Create a Post
cancel
Showing results for 
Search instead for 
Did you mean: 
Adam_Majka
Participant

WAN/LAN ping responding problem

hi,

i have CP 4600 r77.30

i have server ip 10.10.10.10/24 and i want put it to wan (create node - NAT - static - WAN IP). Create policy. Now when i ping server on lan (10.10.10.10) its work fine. When i ping it on WAN its not respond. After 10-15 sec its start responding on WAN ip but not respond on lan ip.If stop pinging on wan then lan ip after 10-15 sec start responding.

ping LAN responding

ping WAN when lan is responding - not responding

stop pinging LAN, ping WAN, 10-15 sec WAN start responding

stop pinging WAN, ping LAN, 10-15 sec LAN start responding

Where is the problem ?

sorry for my english.

11 Replies
Danny
Champion Champion
Champion

Show us a fw monitor trace of these pings please.

0 Kudos
Jerry
Mentor
Mentor

as Danny mentioned that would be the 1st step, 2nd one however would be to understand more about your topology, where is your WAN port and LAN port directly connected (hooked up / plugged into) ?

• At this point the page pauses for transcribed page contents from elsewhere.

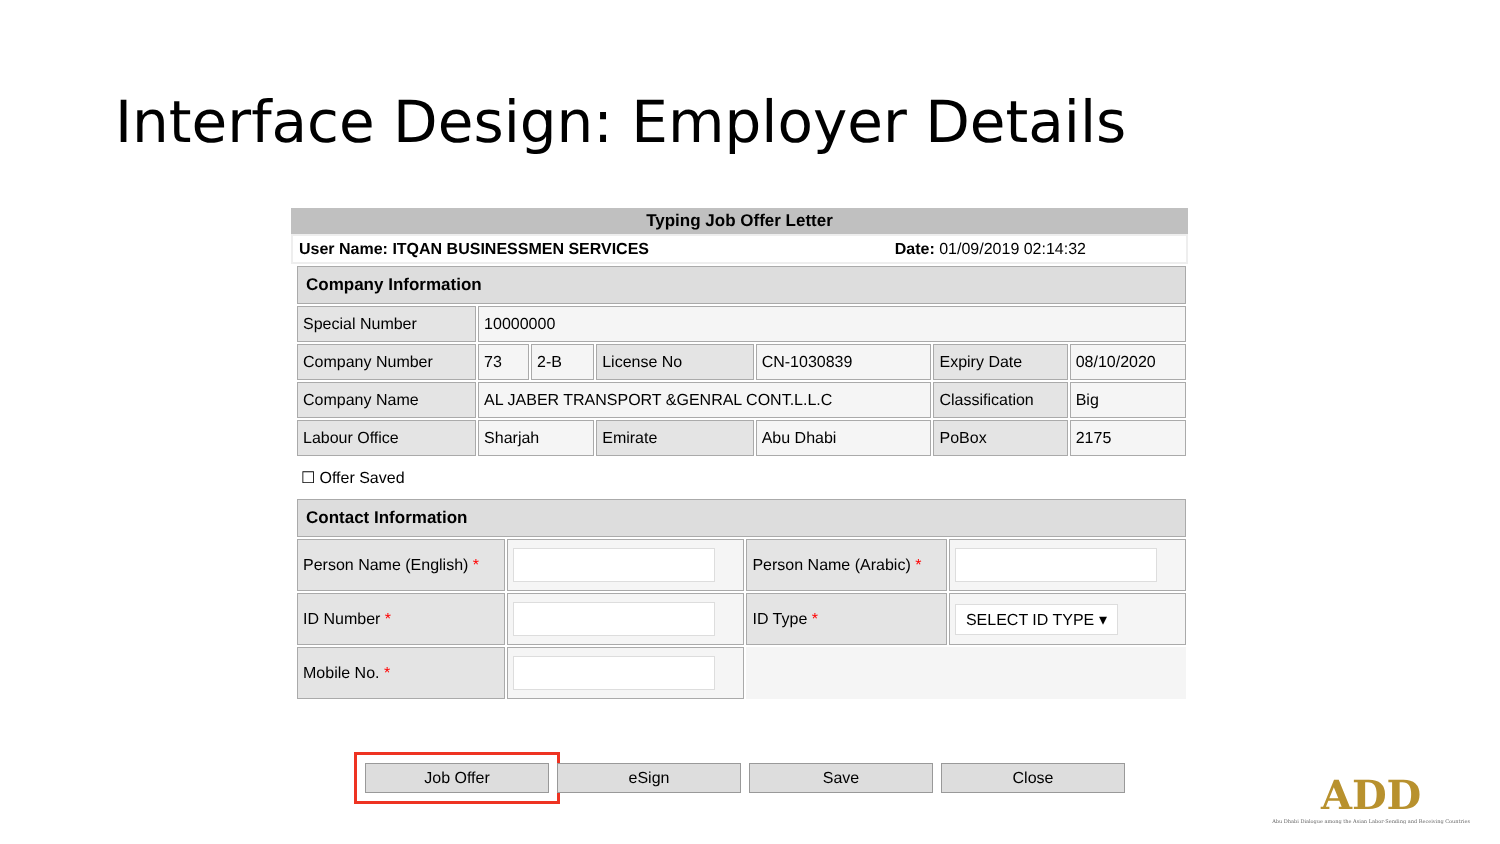Interface Design: Employer Details
Typing Job Offer Letter
User Name: ITQAN BUSINESSMEN SERVICES Date: 01/09/2019 02:14:32
| Company Information | | | | | | |
| Special Number | 10000000 | | | | | |
| Company Number | 73 | 2-B | License No | CN-1030839 | Expiry Date | 08/10/2020 |
| Company Name | AL JABER TRANSPORT &GENRAL CONT.L.L.C | | | | Classification | Big |
| Labour Office | Sharjah | | Emirate | Abu Dhabi | PoBox | 2175 |
☐ Offer Saved
| Contact Information | | | |
| Person Name (English) * | | Person Name (Arabic) * | |
| ID Number * | | ID Type * | SELECT ID TYPE ▾ |
| Mobile No. * | | | |
Job Offer eSign Save Close
ADD
Abu Dhabi Dialogue among the Asian Labor-Sending and Receiving Countries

have you checked your MTU values on your interfaces by any chance?

what about your routes (static?)

Jerry
0 Kudos
Maarten_Sjouw
Champion
Champion

Is the NAT IP in the same range as the WAN interface? 

Wheb you type: fw ctl arp does the NAT IP show up with a mac address?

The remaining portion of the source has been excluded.